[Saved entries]
[Start of Attachment]
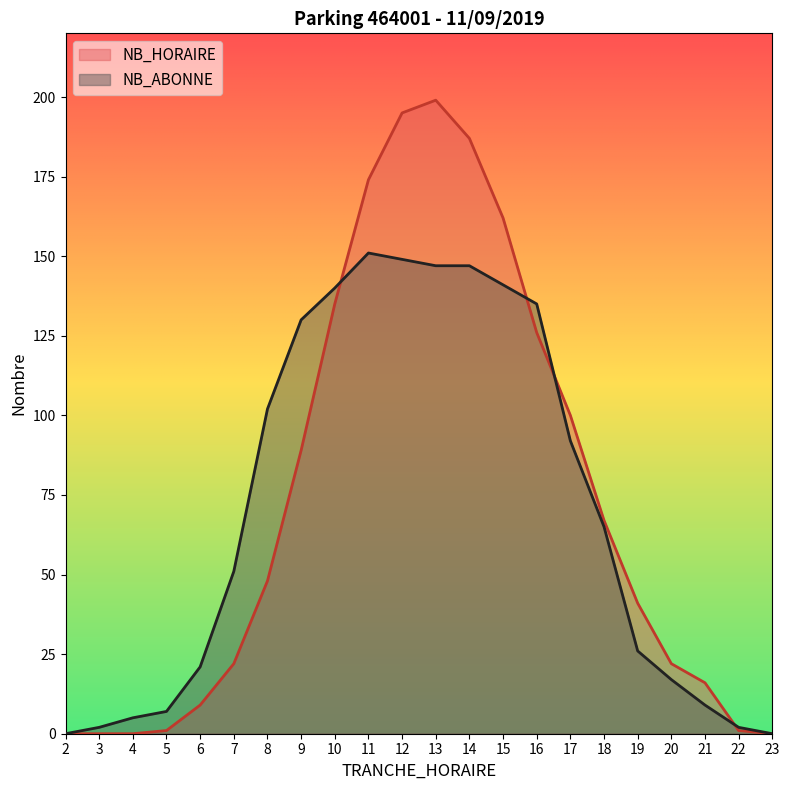

At which category does NB_HORAIRE reach its first local peak?

13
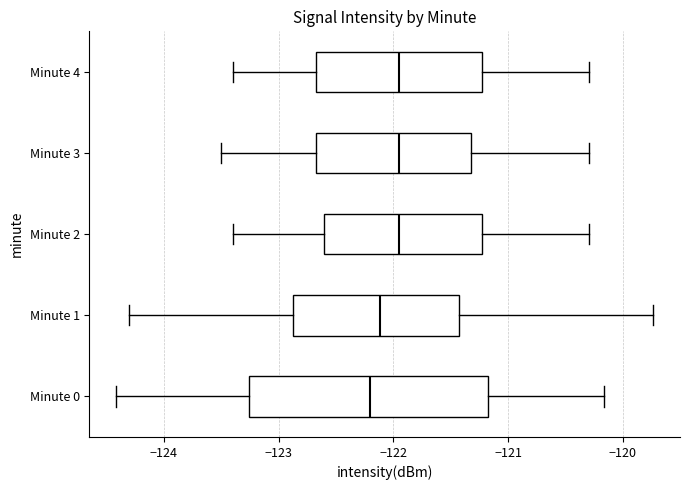

Comparing the boxes themselves (not the whiskers), which one is the widest?

Minute 0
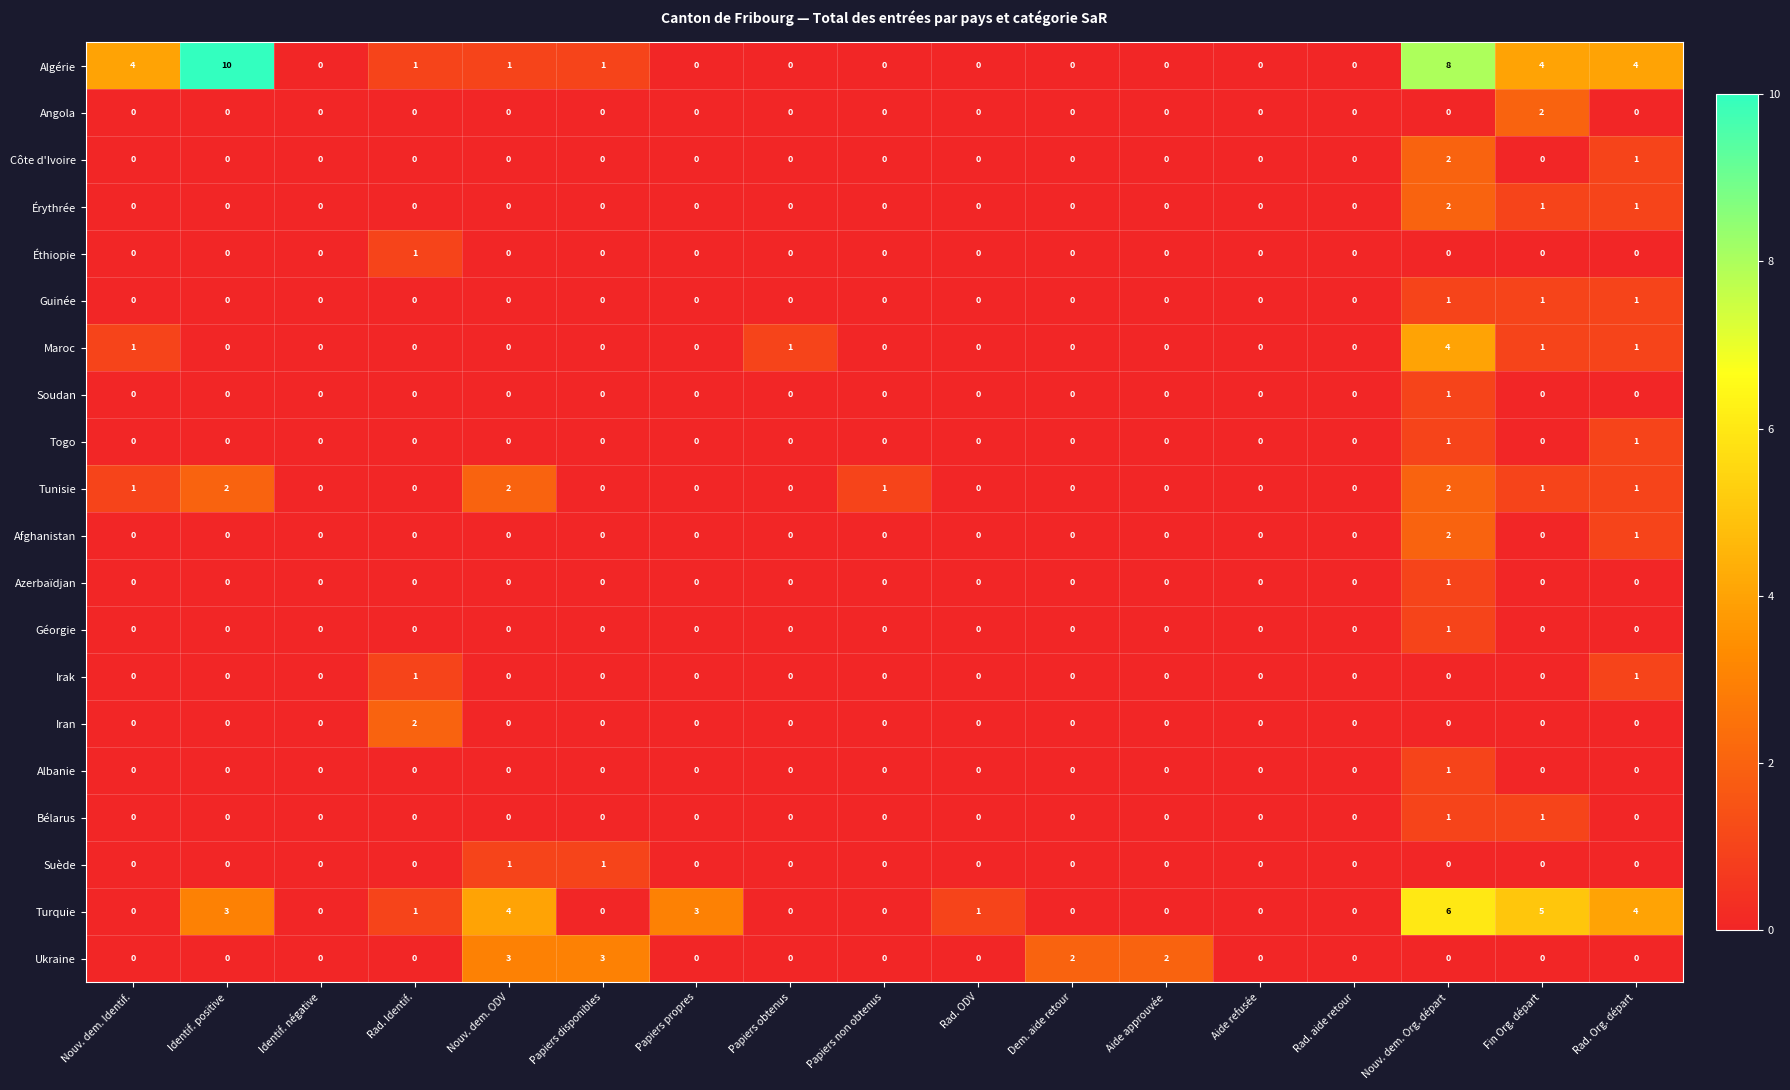

Which series changed the most between Nouv. dem. Identif. and Dem. aide retour?

Algérie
[End of Attachment]
## Task to complete
Please reproduce the text lines of the material above word for word, leaving out the pictures.

## Solution
At which category does NB_HORAIRE reach its first local peak?

13

Comparing the boxes themselves (not the whiskers), which one is the widest?

Minute 0

Which series changed the most between Nouv. dem. Identif. and Dem. aide retour?

Algérie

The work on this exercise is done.